The Court must also be guided by the factors set forth in Bowden v. Caldor, Inc. , 350 Md. 4, 710 A.2d 267 (1998). The Court must make sure that the award of punitive damages is not disproportionate to the gravity of the defendant's wrong or the defendant's ability to pay; the Court should look to the deterrence value of such a sanction; fines assessed under the state civil and criminal codes and the legislative policies such fines represent; as well as comparisons with other punitive damages awards in the jurisdiction. In doing so I observed that in Nails v. S & R, Inc ., the Court upheld a punitive damage award in the amount of $100, 000.00 each for two Plaintiffs based upon two separate acts of fraud.

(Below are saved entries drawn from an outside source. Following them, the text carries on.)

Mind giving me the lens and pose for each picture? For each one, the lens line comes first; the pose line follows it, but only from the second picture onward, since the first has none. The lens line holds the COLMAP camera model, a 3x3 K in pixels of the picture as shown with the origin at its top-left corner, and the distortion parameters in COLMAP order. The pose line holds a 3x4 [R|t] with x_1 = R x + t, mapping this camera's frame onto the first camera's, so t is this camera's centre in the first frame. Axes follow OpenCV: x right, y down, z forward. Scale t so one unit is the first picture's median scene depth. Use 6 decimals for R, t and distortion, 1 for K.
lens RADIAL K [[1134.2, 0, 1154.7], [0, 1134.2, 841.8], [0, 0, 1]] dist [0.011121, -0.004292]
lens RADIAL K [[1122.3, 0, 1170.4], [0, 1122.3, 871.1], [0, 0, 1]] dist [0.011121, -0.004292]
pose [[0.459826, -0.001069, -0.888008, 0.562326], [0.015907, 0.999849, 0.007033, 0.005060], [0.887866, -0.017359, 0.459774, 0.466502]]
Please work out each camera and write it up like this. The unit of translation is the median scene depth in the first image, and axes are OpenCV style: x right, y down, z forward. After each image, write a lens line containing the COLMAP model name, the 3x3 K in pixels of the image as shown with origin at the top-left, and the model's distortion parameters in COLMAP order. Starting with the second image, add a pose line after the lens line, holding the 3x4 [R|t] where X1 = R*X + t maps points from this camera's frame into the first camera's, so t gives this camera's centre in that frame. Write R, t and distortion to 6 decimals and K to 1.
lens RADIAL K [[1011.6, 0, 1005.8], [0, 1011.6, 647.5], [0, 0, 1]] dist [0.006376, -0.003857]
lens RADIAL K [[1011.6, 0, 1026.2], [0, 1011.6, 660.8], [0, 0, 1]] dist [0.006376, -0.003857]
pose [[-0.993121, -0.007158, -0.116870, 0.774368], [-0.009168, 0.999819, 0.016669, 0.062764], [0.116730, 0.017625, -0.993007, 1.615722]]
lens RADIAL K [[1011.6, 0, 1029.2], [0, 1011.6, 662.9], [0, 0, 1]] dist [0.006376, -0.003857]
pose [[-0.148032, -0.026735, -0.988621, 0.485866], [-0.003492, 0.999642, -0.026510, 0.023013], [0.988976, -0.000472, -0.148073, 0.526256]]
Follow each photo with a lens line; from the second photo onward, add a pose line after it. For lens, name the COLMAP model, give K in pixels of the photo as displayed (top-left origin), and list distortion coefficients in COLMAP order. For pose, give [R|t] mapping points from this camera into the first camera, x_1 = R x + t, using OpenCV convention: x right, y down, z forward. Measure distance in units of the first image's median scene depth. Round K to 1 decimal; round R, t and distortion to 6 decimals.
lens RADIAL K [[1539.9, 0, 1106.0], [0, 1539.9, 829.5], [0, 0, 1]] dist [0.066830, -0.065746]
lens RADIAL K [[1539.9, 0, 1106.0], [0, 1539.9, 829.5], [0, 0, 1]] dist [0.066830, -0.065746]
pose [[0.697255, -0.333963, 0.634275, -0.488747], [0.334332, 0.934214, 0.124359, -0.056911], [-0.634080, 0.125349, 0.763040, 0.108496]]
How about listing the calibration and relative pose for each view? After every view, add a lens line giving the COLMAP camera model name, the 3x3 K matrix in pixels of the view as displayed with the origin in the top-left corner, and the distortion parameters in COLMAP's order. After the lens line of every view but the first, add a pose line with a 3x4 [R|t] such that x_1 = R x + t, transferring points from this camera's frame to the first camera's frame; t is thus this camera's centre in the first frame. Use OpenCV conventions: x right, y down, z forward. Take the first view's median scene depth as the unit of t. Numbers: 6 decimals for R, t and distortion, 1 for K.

The compensatory damage awards recommended here are sizable. I find Defendant Preciado's conduct more reprehensible than that of her co-defendant Dorita Down. Given all of the factors set forth above, I recommend a punitive damage award in the amount of $50, 000.00.

II. Conclusion

In sum, I recommend that damages be awarded to Plaintiffs Roger and LourdesVales in the amount of $490, 516.97 for Plaintiffs' claims with respect to Count III - Fraud, Count IV - Intentional Misrepresentation, and Count VI - Breach of Fiduciary Duty, with post-judgment interest from November 10, 2011. I recommend that any award under Count V - Unjust Enrichment, be merged with the awards for Counts III, IV, and VI. I also recommend an award of punitive damages under Counts III and IV in the amount of $50, 000.00, along with the costs of this action.